» **Page extract**:

1 files changed, 56 insertions, 30 deletions

diff --git a/kernel/virtio_disk.c b/kernel/virtio_disk.c
index 1dbd6ed..070490a 100644
--- a/kernel/virtio_disk.c
+++ b/kernel/virtio_disk.c
@@ -21,14 +21,37 @@
 #define R(r) ((volatile uint32 *)(VIRTIO0 + (r)))
 
 static struct disk {
- // memory for virtio descriptors &c for queue 0.
- // this is a global instead of allocated because it must
- // be multiple contiguous pages, which kalloc()
- // doesn't support, and page aligned.
+  // the virtio driver and device mostly communicate through a set of
+  // structures in RAM. pages[] allocates that memory. pages[] is a
+  // global (instead of calls to kalloc()) because it must consist of
+  // two contiguous pages of page-aligned physical memory.
   char pages[2*PGSIZE];
-  struct VRingDesc *desc;
-  uint16 *avail;
-  struct UsedArea *used;
+
+  // pages[] is divided into three regions (descriptors, avail, and
+  // used), as explained in Section 2.6 of the virtio specification
+  // for the legacy interface.
+  // https://docs.oasis-open.org/virtio/virtio/v1.1/virtio-v1.1.pdf
+  
+  // the first region of pages[] is a set (not a ring) of DMA
+  // descriptors, with which the driver tells the device where to read
+  // and write individual disk operations. there are NUM descriptors.
+  // most commands consist of a "chain" (a linked list) of a couple of
+  // these descriptors.
+  // points into pages[].
+  struct virtq_desc *desc;
+
+  // next is a ring in which the driver writes descriptor numbers
+  // that the driver would like the device to process.  it only
+  // includes the head descriptor of each chain. the ring has
+  // NUM elements.
+  // points into pages[].
+  struct virtq_avail *avail;
+
+  // finally a ring in which the device writes descriptor numbers that
+  // the device has finished processing (just the head of each chain).
+  // there are NUM used ring entries.
+  // points into pages[].
+  struct virtq_used *used;
 
   // our own book-keeping.
   char free[NUM];  // is a descriptor free?
@@ -98,14 +121,15 @@ virtio_disk_init(void)

» **Data for review**:
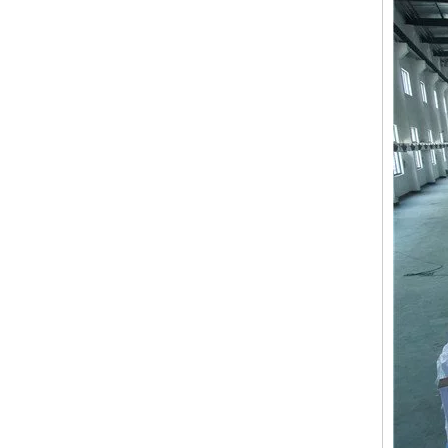
LEJIA 8 Heads Chenille/Chainstitch Embroidery Machine, Chinese Computerized Embroidery Machine With Cheap Price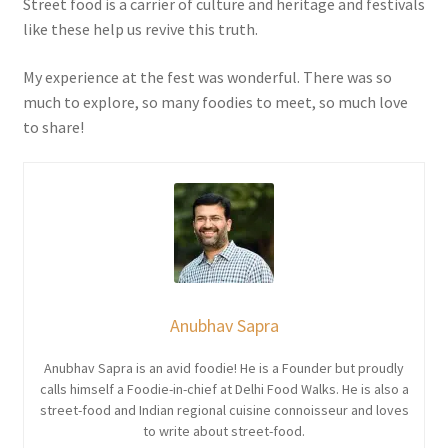
Street food is a carrier of culture and heritage and festivals
like these help us revive this truth.
My experience at the fest was wonderful. There was so
much to explore, so many foodies to meet, so much love
to share!
Anubhav Sapra
Anubhav Sapra is an avid foodie! He is a Founder but proudly
calls himself a Foodie-in-chief at Delhi Food Walks. He is also a
street-food and Indian regional cuisine connoisseur and loves
to write about street-food.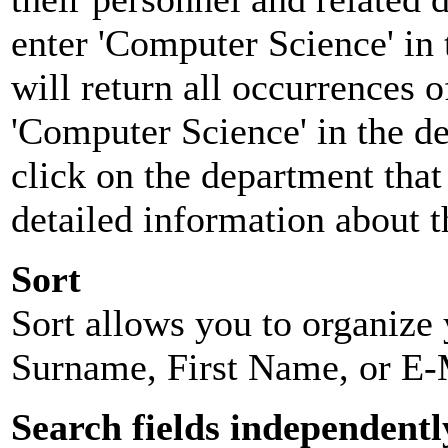
enter 'Computer Science' in 
will return all occurrences 
'Computer Science' in the d
click on the department that 
detailed information about t
Sort
Sort allows you to organize y
Surname, First Name, or E-
Search fields independentl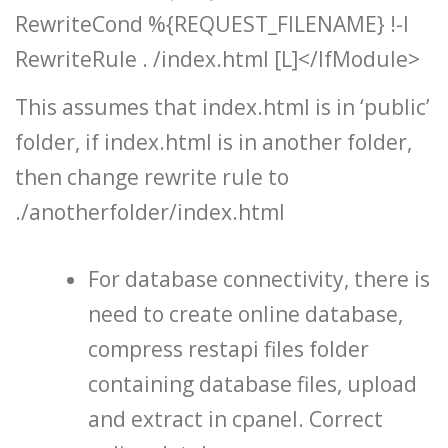
RewriteCond %{REQUEST_FILENAME} !-l
RewriteRule . /index.html [L]</IfModule>
This assumes that index.html is in ‘public’
folder, if index.html is in another folder,
then change rewrite rule to
./anotherfolder/index.html
For database connectivity, there is
need to create online database,
compress restapi files folder
containing database files, upload
and extract in cpanel. Correct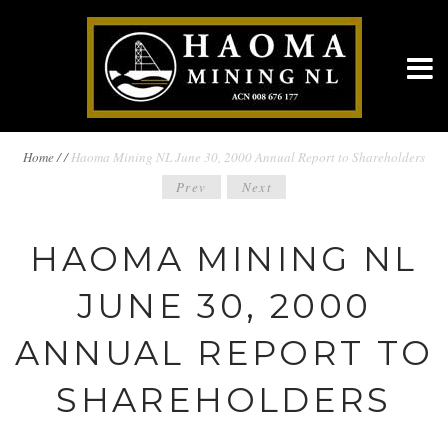
BREADCRUMBS
Home
/
/
Haoma Mining NL June 30, 2000 Annual Report to Shareholders
POST
Prev
Next
NAVIGATION
NAVIGATION
HAOMA MINING NL
JUNE 30, 2000
ANNUAL REPORT TO
SHAREHOLDERS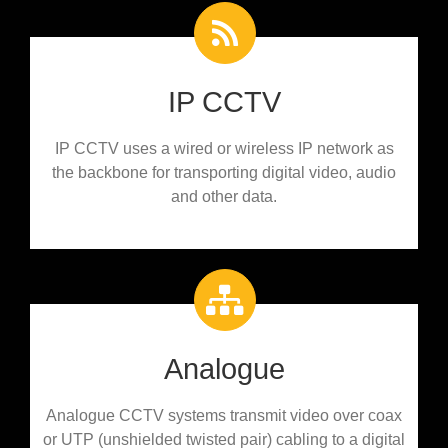
IP CCTV
IP CCTV uses a wired or wireless IP network as
the backbone for transporting digital video, audio
and other data.
Analogue
Analogue CCTV systems transmit video over coax
or UTP (unshielded twisted pair) cabling to a digital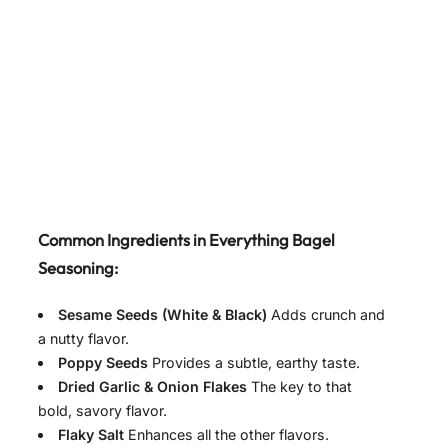
Common Ingredients in Everything Bagel
Seasoning:
Sesame Seeds (White & Black)
Adds crunch and
a nutty flavor.
Poppy Seeds
Provides a subtle, earthy taste.
Dried Garlic & Onion Flakes
The key to that
bold, savory flavor.
Flaky Salt
Enhances all the other flavors.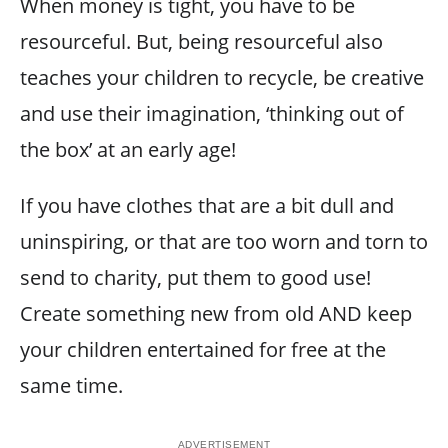
When money is tight, you have to be
resourceful. But, being resourceful also
teaches your children to recycle, be creative
and use their imagination, ‘thinking out of
the box’ at an early age!
If you have clothes that are a bit dull and
uninspiring, or that are too worn and torn to
send to charity, put them to good use!
Create something new from old AND keep
your children entertained for free at the
same time.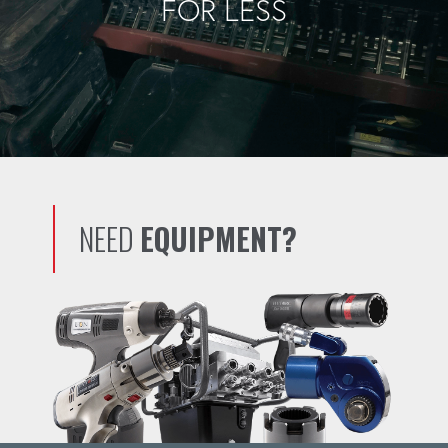
FOR LESS
NEED
EQUIPMENT?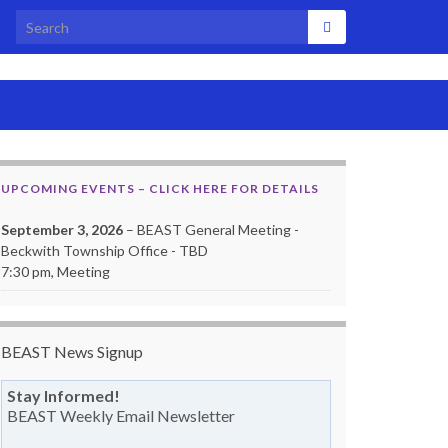
Search for:
UPCOMING EVENTS – CLICK HERE FOR DETAILS
September 3, 2026
– BEAST General Meeting -
Beckwith Township Office - TBD
7:30 pm, Meeting
BEAST News Signup
Stay Informed!
BEAST Weekly Email Newsletter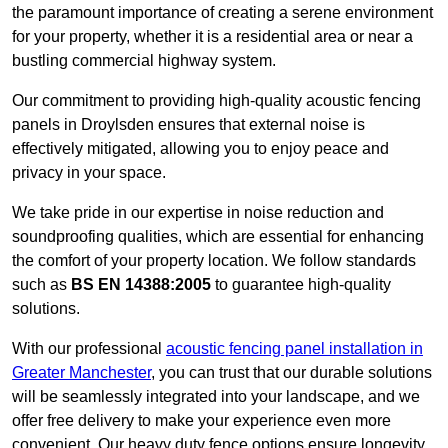
the paramount importance of creating a serene environment
for your property, whether it is a residential area or near a
bustling commercial highway system.
Our commitment to providing high-quality acoustic fencing
panels in Droylsden ensures that external noise is
effectively mitigated, allowing you to enjoy peace and
privacy in your space.
We take pride in our expertise in noise reduction and
soundproofing qualities, which are essential for enhancing
the comfort of your property location. We follow standards
such as
BS EN 14388:2005
to guarantee high-quality
solutions.
With our professional
acoustic fencing panel installation in
Greater Manchester
, you can trust that our durable solutions
will be seamlessly integrated into your landscape, and we
offer free delivery to make your experience even more
convenient. Our heavy duty fence options ensure longevity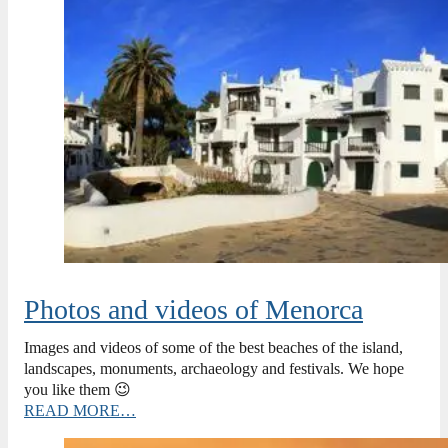
Photos and videos of Menorca
Images and videos of some of the best beaches of the island,
landscapes, monuments, archaeology and festivals. We hope
you like them 😉
READ MORE…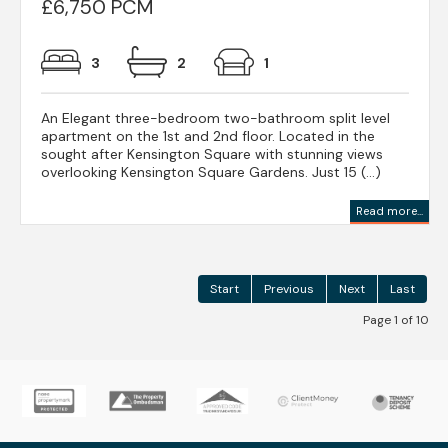
£6,750 PCM
3
2
1
An Elegant three-bedroom two-bathroom split level
apartment on the 1st and 2nd floor. Located in the
sought after Kensington Square with stunning views
overlooking Kensington Square Gardens. Just 15 (...)
Read more...
Start
Previous
Next
Last
Page 1 of 10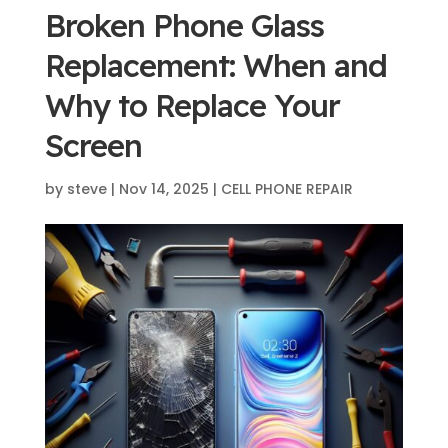
Broken Phone Glass
Replacement: When and
Why to Replace Your
Screen
by
steve
|
Nov 14, 2025
|
CELL PHONE REPAIR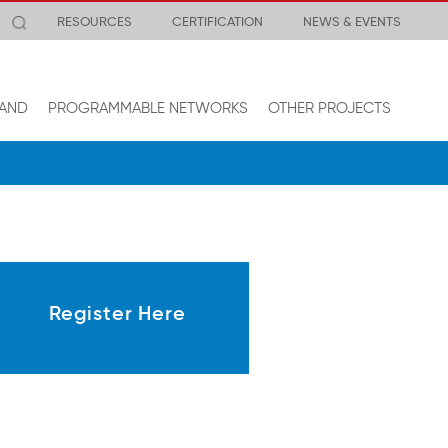
RESOURCES
CERTIFICATION
NEWS & EVENTS
AND
PROGRAMMABLE NETWORKS
OTHER PROJECTS
Register Here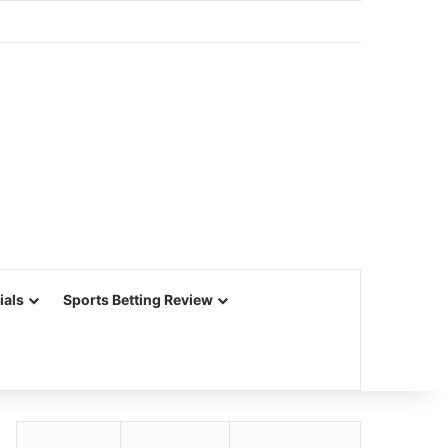
ials
Sports Betting Review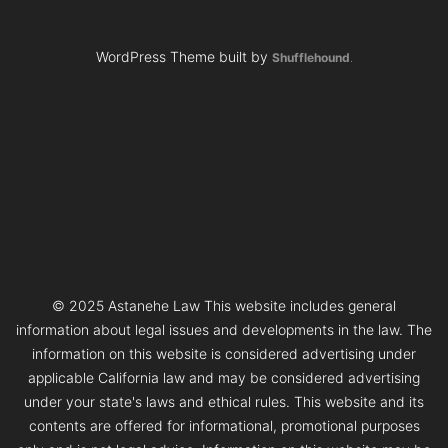
WordPress Theme built by
Shufflehound
.
© 2025 Astanehe Law This website includes general
information about legal issues and developments in the law. The
information on this website is considered advertising under
applicable California law and may be considered advertising
under your state's laws and ethical rules. This website and its
contents are offered for informational, promotional purposes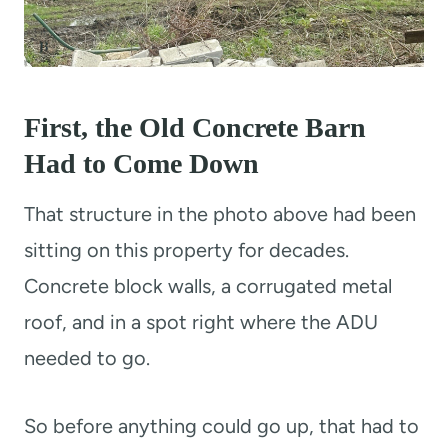
First, the Old Concrete Barn
Had to Come Down
That structure in the photo above had been
sitting on this property for decades.
Concrete block walls, a corrugated metal
roof, and in a spot right where the ADU
needed to go.
So before anything could go up, that had to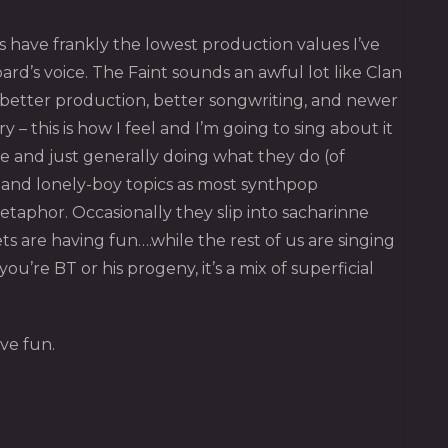
ts have frankly the lowest production values I’ve
rd’s voice. The Faint sounds an awful lot like Clan
th better production, better songwriting, and newer
– this is how I feel and I’m going to sing about it
e and just generally doing what they do (of
k and lonely-boy topics as most synthpop
taphor. Occasionally they slip into sacharinne
s are having fun….while the rest of us are singing
u’re BT or his progeny, it’s a mix of superficial
ve fun.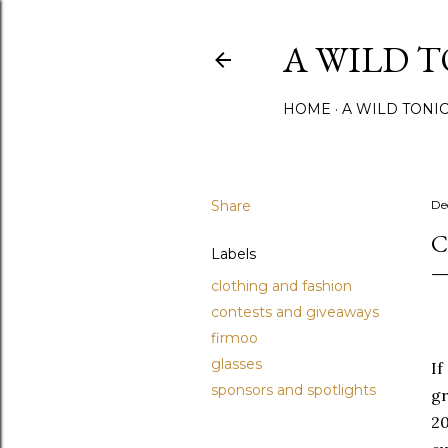
A WILD 
HOME
A WILD TONI
Share
De
C
Labels
clothing and fashion
contests and giveaways
firmoo
glasses
If
sponsors and spotlights
gr
20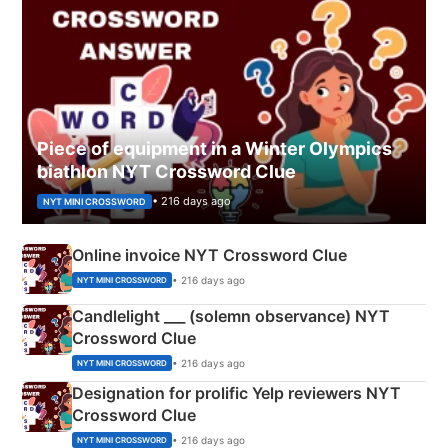
Piece of equipment in a Winter Olympics
biathlon NYT Crossword Clue
• 216 days ago
NYT MINI CROSSWORD
Online invoice NYT Crossword Clue
• 216 days ago
NYT MINI CROSSWORD
Candlelight ___ (solemn observance) NYT
Crossword Clue
• 216 days ago
NYT MINI CROSSWORD
Designation for prolific Yelp reviewers NYT
Crossword Clue
• 216 days ago
NYT MINI CROSSWORD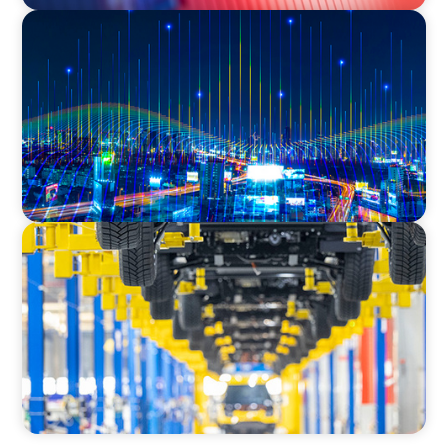
TECHNOLOGY
Leadership and Values Assessment Consulting
& Technology Services | Iberian Peninsula
AUTOMOTIVE
Dual expertise for change: CFO recruitment
through executive search and interim
management in the automotive sector.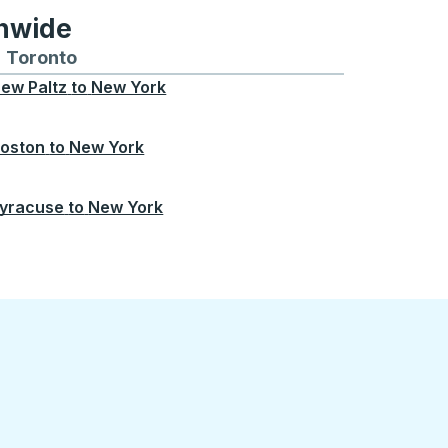
onwide
Chicago
 and from Seattle
s routes to and from Boston
Toronto
Bus routes to and from Toronto
ew Paltz
to
New York
oston
to
New York
yracuse
to
New York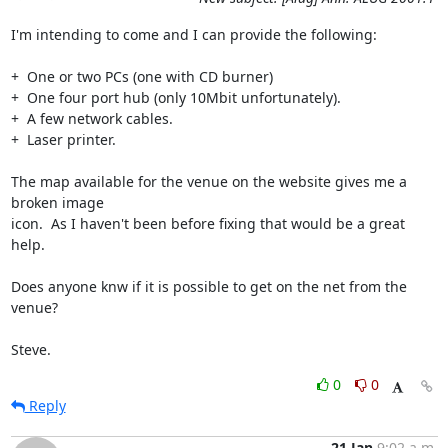
I'm intending to come and I can provide the following:

+  One or two PCs (one with CD burner)

+  One four port hub (only 10Mbit unfortunately).

+  A few network cables.

+  Laser printer.

The map available for the venue on the website gives me a 
broken image

icon.  As I haven't been before fixing that would be a great 
help.

Does anyone knw if it is possible to get on the net from the 
venue?

Steve.
0
0
Reply
21 Jan
9:02 a.m.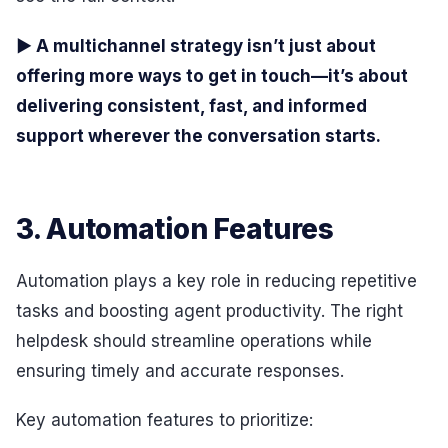
▶ A multichannel strategy isn’t just about
offering more ways to get in touch—it’s about
delivering consistent, fast, and informed
support wherever the conversation starts.
3. Automation Features
Automation plays a key role in reducing repetitive
tasks and boosting agent productivity. The right
helpdesk should streamline operations while
ensuring timely and accurate responses.
Key automation features to prioritize: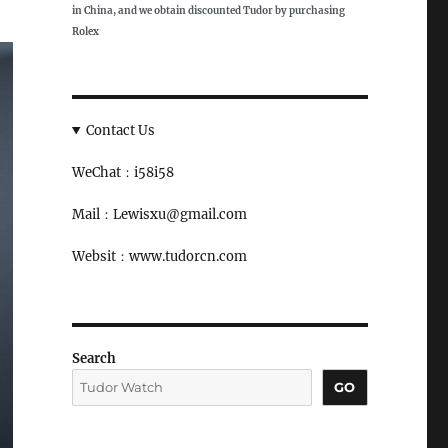
in China, and we obtain discounted Tudor by purchasing
Rolex
Contact Us
WeChat：i58i58
Mail：Lewisxu@gmail.com
Websit：www.tudorcn.com
Search
GO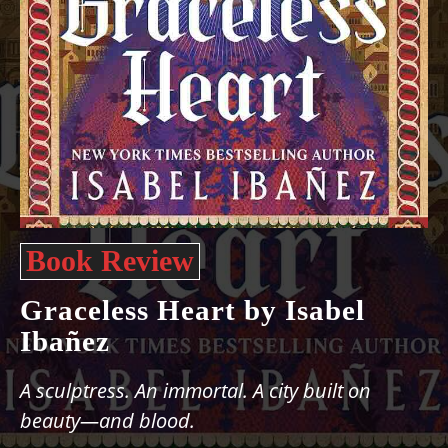
Book Review
Graceless Heart by Isabel
Ibañez
A sculptress. An immortal. A city built on
beauty—and blood.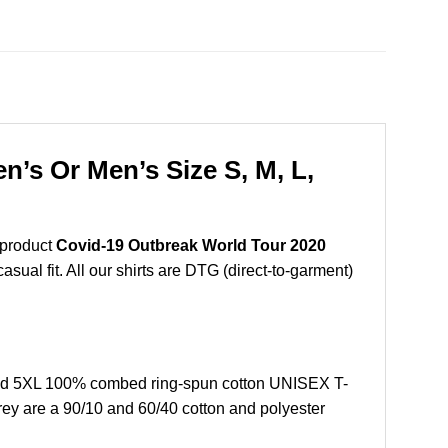
’s Or Men’s Size S, M, L,
 product
Covid-19 Outbreak World Tour 2020
sual fit. All our shirts are DTG (direct-to-garment)
and 5XL 100% combed ring-spun cotton UNISEX T-
grey are a 90/10 and 60/40 cotton and polyester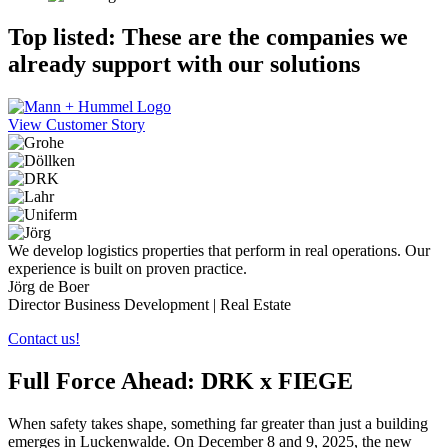
Top listed: These are the companies we
already support with our
solutions
View Customer Story
We develop logistics properties that perform in real operations. Our
experience is built on proven practice.
Jörg de Boer
Director Business Development | Real Estate
Contact us!
Full Force Ahead: DRK x FIEGE
When safety takes shape, something far greater than just a building
emerges in Luckenwalde. On December 8 and 9, 2025, the new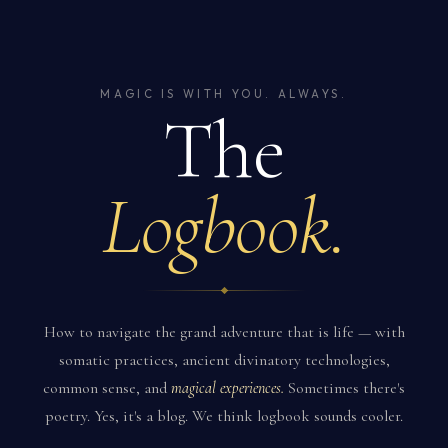
MAGIC IS WITH YOU. ALWAYS.
The
Logbook.
How to navigate the grand adventure that is life — with
somatic practices, ancient divinatory technologies,
common sense, and
magical experiences.
Sometimes there's
poetry. Yes, it's a blog. We think logbook sounds cooler.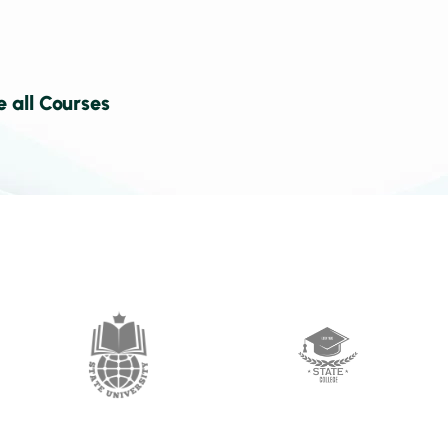
e all Courses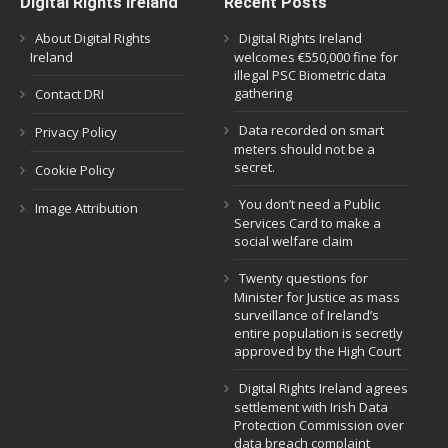
Digital Rights Ireland
Recent Posts
About Digital Rights
Digital Rights Ireland
Ireland
welcomes €550,000 fine for
illegal PSC Biometric data
gathering
Contact DRI
Data recorded on smart
Privacy Policy
meters should not be a
secret.
Cookie Policy
You don’t need a Public
Image Attribution
Services Card to make a
social welfare claim
Twenty questions for
Minister for Justice as mass
surveillance of Ireland’s
entire population is secretly
approved by the High Court
Digital Rights Ireland agrees
settlement with Irish Data
Protection Commission over
data breach complaint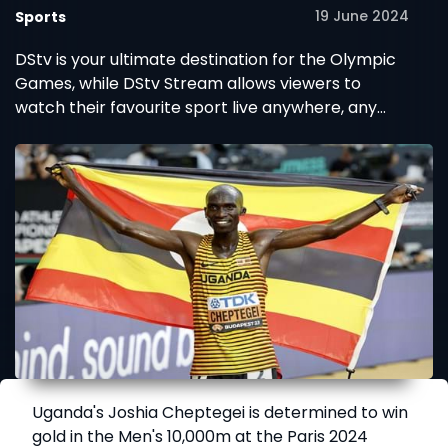
19 June 2024
Sports
DStv is your ultimate destination for the Olympic
Games, while DStv Stream allows viewers to
watch their favourite sport live anywhere, any
time.
Uganda's Joshia Cheptegei is determined to win
gold in the Men's 10,000m at the Paris 2024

» **Written task 1**:
From the virtio disk driver diff, copy the passage word for word, beginning at "- // this is" and stopping after "page-aligned physical memory.".
» **Written task 2**:
Proceed with the virtio disk driver diff, picking up right after its last line.
The records have no connection to the virtio disk driver diff.

» **Expected answer 1**:
- // this is a global instead of allocated because it must
- // be multiple contiguous pages, which kalloc()
- // doesn't support, and page aligned.
+  // the virtio driver and device mostly communicate through a set of
+  // structures in RAM. pages[] allocates that memory. pages[] is a
+  // global (instead of calls to kalloc()) because it must consist of
+  // two contiguous pages of page-aligned physical memory.

» **Expected answer 2**:
   memset(disk.pages, 0, sizeof(disk.pages));
   *R(VIRTIO_MMIO_QUEUE_PFN) = ((uint64)disk.pages) >> PGSHIFT;
 
-  // desc = pages -- num * VRingDesc
+  // desc = pages -- num * virtq_desc
   // avail = pages + 0x40 -- 2 * uint16, then num * uint16
   // used = pages + 4096 -- 2 * uint16, then num * vRingUsedElem
 
-  disk.desc = (struct VRingDesc *) disk.pages;
-  disk.avail = (uint16*)(((char*)disk.desc) + NUM*sizeof(struct VRingDesc));
-  disk.used = (struct UsedArea *) (disk.pages + PGSIZE);
+  disk.desc = (struct virtq_desc *) disk.pages;
+  disk.avail = (struct virtq_avail *)(disk.pages + NUM*sizeof(struct virtq_desc));
+  disk.used = (struct virtq_used *) (disk.pages + PGSIZE);
 
+  // all NUM descriptors start out unused.
   for(int i = 0; i < NUM; i++)
     disk.free[i] = 1;
 
@@ -156,6 +180,8 @@ free_chain(int i)
   }
 }
 
+// allocate three descriptors (they need not be contiguous).
+// disk transfers always use three descriptors.
 static int
 alloc3_desc(int *idx)
 {
@@ -177,9 +203,9 @@ virtio_disk_rw(struct buf *b, int write)
 
   acquire(&disk.vdisk_lock);
 
-  // the spec says that legacy block operations use three
-  // descriptors: one for type/reserved/sector, one for
-  // the data, one for a 1-byte status result.
+  // the spec's Section 5.2 says that legacy block operations use
+  // three descriptors: one for type/reserved/sector, one for the
+  // data, one for a 1-byte status result.
 
   // allocate the three descriptors.
   int idx[3];
@@ -193,11 +219,7 @@ virtio_disk_rw(struct buf *b, int write)
   // format the three descriptors.
   // qemu's virtio-blk.c reads them.
 
-  struct virtio_blk_outhdr {
-    uint32 type;
-    uint32 reserved;
-    uint64 sector;
-  } buf0;
+  struct virtio_blk_req buf0;
 
   if(write)
     buf0.type = VIRTIO_BLK_T_OUT; // write the disk
@@ -232,15 +254,13 @@ virtio_disk_rw(struct buf *b, int write)
   b->disk = 1;
   disk.info[idx[0]].b = b;
 
-  // avail[0] is flags (always zero)
-  // avail[1] is an index into avail[2...] telling where we'll write next
-  // avail[2...] is a ring of NUM indices the device should process
-  // we only tell device the first index in our chain of descriptors.
-  disk.avail[2 + (disk.avail[1] % NUM)] = idx[0];
+  // tell the device the first index in our chain of descriptors.
+  disk.avail->ring[disk.avail->idx % NUM] = idx[0];
 
   __sync_synchronize();
 
-  disk.avail[1] = disk.avail[1] + 1; // not % NUM ...
+  // tell the device another avail ring entry is available.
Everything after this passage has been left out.